- **Teks yang Diekstrak**
╭──

WAKIL PRESIDEN BUKAN IBU NEGARA
Mendudukkan Perempuan sebagai calon wakil presiden, tidak sama dengan menyandingkan Perempuan sebagai istri bagi suaminya.
Sebagai istri, harus mampu memahami gerak gerik suaminya dan selalu sehaluan. Semuanya harus direncanakan dan dimatangkan strateginya, karena hanya satu tujuan, yaitu terbangun keluarga yang harmonis dari rasa bahagia bersama.
Maka Perempuan sebagai wakil presiden, belum tentu bisa menjadi sejalin dan sejalan dengan presidennya, karena kedua hati terikat dengan hubungan birokrat yang tidak ada jaminan lekat melekat sepanjang hayat periode jabatannya.
Jelaslah posisi wakil presiden Perempuan tidak sama dengan posisi ibu negara, terbatas oleh ruang dan waktu dalam tiap kepentingannya. Meski begitu tidaklah kemudian menjadi memudar lipstiknya, semuanya bergantung kepada kesepakatan awal dan kesetiaan atasnya.

╰──

- **Entri data yang tersimpan**
╭──

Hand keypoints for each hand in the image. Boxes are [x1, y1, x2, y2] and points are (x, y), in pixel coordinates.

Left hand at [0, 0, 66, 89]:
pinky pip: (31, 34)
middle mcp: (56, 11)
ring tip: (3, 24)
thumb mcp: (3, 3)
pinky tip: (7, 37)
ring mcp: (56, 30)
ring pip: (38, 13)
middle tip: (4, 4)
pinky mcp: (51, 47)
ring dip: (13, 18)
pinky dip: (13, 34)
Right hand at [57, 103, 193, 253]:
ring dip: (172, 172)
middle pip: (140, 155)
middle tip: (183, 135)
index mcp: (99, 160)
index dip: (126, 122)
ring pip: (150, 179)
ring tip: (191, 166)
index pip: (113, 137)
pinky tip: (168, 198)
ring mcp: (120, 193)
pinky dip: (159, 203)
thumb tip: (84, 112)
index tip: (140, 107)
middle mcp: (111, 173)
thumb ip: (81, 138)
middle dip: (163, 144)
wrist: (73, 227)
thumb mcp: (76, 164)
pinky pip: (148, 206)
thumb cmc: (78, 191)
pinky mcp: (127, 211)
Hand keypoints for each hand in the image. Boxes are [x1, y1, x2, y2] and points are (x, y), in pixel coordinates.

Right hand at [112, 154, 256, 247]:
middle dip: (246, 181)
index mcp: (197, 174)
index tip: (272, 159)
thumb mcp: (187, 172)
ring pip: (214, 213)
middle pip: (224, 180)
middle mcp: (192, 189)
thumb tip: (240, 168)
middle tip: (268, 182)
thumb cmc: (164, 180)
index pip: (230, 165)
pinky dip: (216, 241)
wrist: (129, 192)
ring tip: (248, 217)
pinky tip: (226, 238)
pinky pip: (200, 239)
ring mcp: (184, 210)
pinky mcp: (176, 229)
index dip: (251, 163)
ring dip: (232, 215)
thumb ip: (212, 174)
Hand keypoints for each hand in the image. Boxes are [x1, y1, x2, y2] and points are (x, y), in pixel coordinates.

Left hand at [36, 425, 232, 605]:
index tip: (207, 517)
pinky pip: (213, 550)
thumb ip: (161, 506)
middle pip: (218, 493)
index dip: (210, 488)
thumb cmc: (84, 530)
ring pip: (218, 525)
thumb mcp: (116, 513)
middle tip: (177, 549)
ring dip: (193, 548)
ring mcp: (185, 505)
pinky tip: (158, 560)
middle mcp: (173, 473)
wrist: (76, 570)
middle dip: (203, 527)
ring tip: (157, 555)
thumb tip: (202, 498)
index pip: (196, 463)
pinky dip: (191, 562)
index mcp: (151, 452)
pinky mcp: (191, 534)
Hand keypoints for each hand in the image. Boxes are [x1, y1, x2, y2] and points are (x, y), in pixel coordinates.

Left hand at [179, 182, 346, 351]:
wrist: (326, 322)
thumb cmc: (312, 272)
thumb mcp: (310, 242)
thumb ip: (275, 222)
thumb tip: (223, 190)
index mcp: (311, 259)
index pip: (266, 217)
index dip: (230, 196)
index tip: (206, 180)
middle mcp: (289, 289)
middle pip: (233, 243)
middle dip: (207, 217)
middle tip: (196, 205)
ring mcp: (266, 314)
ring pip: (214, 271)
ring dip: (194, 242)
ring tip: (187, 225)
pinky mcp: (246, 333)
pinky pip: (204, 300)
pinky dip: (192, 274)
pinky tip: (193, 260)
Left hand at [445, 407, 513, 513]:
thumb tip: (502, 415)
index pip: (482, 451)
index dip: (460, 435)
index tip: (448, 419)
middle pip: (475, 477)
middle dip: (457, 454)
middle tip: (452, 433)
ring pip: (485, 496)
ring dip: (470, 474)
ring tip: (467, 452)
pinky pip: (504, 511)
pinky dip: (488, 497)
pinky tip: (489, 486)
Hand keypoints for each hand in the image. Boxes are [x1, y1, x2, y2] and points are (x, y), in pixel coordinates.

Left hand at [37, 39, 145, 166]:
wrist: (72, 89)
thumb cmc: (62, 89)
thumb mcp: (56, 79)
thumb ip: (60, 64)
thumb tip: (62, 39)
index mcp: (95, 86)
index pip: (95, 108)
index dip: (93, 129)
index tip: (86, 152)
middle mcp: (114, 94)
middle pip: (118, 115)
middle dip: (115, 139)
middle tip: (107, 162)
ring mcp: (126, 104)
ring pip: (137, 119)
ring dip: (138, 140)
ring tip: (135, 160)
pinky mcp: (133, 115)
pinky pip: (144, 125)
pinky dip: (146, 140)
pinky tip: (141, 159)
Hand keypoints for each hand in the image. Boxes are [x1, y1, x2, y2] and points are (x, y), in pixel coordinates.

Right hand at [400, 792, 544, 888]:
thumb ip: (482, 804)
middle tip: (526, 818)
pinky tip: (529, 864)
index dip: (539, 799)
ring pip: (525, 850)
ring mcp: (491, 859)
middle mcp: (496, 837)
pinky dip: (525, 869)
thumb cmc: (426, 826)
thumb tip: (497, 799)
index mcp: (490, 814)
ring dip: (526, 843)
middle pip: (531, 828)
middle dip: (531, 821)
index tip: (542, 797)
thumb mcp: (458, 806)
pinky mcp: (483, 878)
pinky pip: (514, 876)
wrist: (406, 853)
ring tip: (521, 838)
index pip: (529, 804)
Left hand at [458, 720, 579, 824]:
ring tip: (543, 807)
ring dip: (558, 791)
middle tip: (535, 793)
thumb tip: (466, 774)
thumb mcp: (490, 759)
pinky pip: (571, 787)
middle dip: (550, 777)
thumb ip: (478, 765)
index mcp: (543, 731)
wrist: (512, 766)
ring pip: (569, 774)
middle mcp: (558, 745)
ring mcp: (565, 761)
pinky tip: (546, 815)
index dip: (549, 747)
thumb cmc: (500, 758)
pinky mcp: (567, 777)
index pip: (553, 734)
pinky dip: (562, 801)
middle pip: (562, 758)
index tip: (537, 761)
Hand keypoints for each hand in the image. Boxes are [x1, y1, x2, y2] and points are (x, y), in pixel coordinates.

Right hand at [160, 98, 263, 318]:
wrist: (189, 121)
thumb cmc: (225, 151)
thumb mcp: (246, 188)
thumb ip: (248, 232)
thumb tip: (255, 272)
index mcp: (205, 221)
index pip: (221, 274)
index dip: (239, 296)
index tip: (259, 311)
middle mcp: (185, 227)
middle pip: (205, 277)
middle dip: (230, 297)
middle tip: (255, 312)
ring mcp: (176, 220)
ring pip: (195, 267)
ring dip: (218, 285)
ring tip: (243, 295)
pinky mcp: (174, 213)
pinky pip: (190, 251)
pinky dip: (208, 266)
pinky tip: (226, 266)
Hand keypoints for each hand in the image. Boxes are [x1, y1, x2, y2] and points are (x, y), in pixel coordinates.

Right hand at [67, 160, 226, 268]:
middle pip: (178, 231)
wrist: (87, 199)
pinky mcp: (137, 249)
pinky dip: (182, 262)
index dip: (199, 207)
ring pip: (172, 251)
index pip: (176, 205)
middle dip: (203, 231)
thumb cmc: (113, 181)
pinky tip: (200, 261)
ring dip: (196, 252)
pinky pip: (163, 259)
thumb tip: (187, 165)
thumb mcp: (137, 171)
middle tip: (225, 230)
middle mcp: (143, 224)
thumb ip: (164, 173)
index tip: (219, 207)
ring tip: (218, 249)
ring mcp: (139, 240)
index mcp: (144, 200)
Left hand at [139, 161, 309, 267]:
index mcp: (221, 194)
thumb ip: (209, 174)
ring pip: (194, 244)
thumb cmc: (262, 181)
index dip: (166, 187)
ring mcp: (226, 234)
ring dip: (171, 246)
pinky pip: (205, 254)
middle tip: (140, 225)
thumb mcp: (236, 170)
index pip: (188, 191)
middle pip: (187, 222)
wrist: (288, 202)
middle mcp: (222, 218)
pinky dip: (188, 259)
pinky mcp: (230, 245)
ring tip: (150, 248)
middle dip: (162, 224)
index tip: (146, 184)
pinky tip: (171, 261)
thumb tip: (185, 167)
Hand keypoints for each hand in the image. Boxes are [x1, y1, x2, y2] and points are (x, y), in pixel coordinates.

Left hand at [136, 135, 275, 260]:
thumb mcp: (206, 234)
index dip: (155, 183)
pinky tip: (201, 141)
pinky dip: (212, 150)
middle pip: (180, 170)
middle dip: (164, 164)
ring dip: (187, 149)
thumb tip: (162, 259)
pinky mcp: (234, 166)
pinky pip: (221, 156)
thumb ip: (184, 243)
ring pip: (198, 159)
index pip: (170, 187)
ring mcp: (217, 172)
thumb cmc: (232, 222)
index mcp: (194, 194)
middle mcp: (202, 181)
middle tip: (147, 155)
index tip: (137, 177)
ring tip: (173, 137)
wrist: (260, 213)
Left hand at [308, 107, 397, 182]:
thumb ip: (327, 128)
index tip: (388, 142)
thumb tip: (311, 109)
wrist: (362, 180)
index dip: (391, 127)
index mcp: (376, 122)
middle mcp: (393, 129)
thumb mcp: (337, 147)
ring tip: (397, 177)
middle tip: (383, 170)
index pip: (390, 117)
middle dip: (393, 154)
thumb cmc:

╰──

- **Tujuan Tugas**
Salin kata demi kata bagian teks tentang wakil presiden perempuan, mulai dari kata-kata "WAKIL PRESIDEN BUKAN" dan berhenti setelah kata-kata "hayat periode jabatannya.". Gunakan hanya teks di atas sebagai acuan.

- **Jawaban Latihan**
WAKIL PRESIDEN BUKAN IBU NEGARA
Mendudukkan Perempuan sebagai calon wakil presiden, tidak sama dengan menyandingkan Perempuan sebagai istri bagi suaminya.
Sebagai istri, harus mampu memahami gerak gerik suaminya dan selalu sehaluan. Semuanya harus direncanakan dan dimatangkan strateginya, karena hanya satu tujuan, yaitu terbangun keluarga yang harmonis dari rasa bahagia bersama.
Maka Perempuan sebagai wakil presiden, belum tentu bisa menjadi sejalin dan sejalan dengan presidennya, karena kedua hati terikat dengan hubungan birokrat yang tidak ada jaminan lekat melekat sepanjang hayat periode jabatannya.